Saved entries
-- Opening Marker --
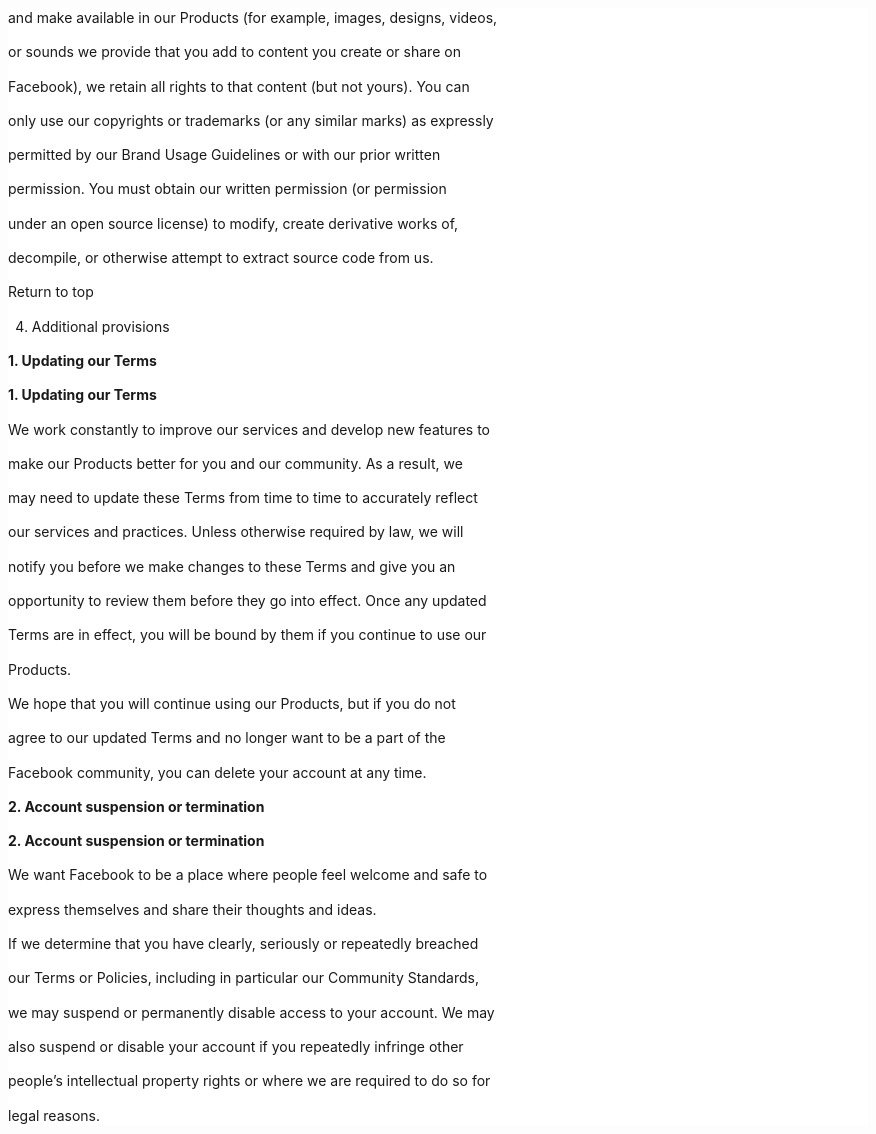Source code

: and make available in our Products (for example, images, designs, videos,

or sounds we provide that you add to content you create or share on

Facebook), we retain all rights to that content (but not yours). You can

only use our copyrights or trademarks (or any similar marks) as expressly

permitted by our Brand Usage Guidelines or with our prior written

permission. You must obtain our written permission (or permission

under an open source license) to modify, create derivative works of,

decompile, or otherwise attempt to extract source code from us.

Return to top

4. Additional provisions

**1. Updating our Terms**

**1. Updating our Terms**

We work constantly to improve our services and develop new features to

make our Products better for you and our community. As a result, we

may need to update these Terms from time to time to accurately reflect

our services and practices. Unless otherwise required by law, we will

notify you before we make changes to these Terms and give you an

opportunity to review them before they go into effect. Once any updated

Terms are in effect, you will be bound by them if you continue to use our

Products.

We hope that you will continue using our Products, but if you do not

agree to our updated Terms and no longer want to be a part of the

Facebook community, you can delete your account at any time.

**2. Account suspension or termination**

**2. Account suspension or termination**

We want Facebook to be a place where people feel welcome and safe to

express themselves and share their thoughts and ideas.

If we determine that you have clearly, seriously or repeatedly breached

our Terms or Policies, including in particular our Community Standards,

we may suspend or permanently disable access to your account. We may

also suspend or disable your account if you repeatedly infringe other

people’s intellectual property rights or where we are required to do so for

legal reasons.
-- Closing Marker --
Assignment: Through the line containing "4. Additional provisions" and no further, restate the data above word for word from its first line, leaving out pictures.

Solution to this exercise:
Source code

: and make available in our Products (for example, images, designs, videos,

or sounds we provide that you add to content you create or share on

Facebook), we retain all rights to that content (but not yours). You can

only use our copyrights or trademarks (or any similar marks) as expressly

permitted by our Brand Usage Guidelines or with our prior written

permission. You must obtain our written permission (or permission

under an open source license) to modify, create derivative works of,

decompile, or otherwise attempt to extract source code from us.

Return to top

4. Additional provisions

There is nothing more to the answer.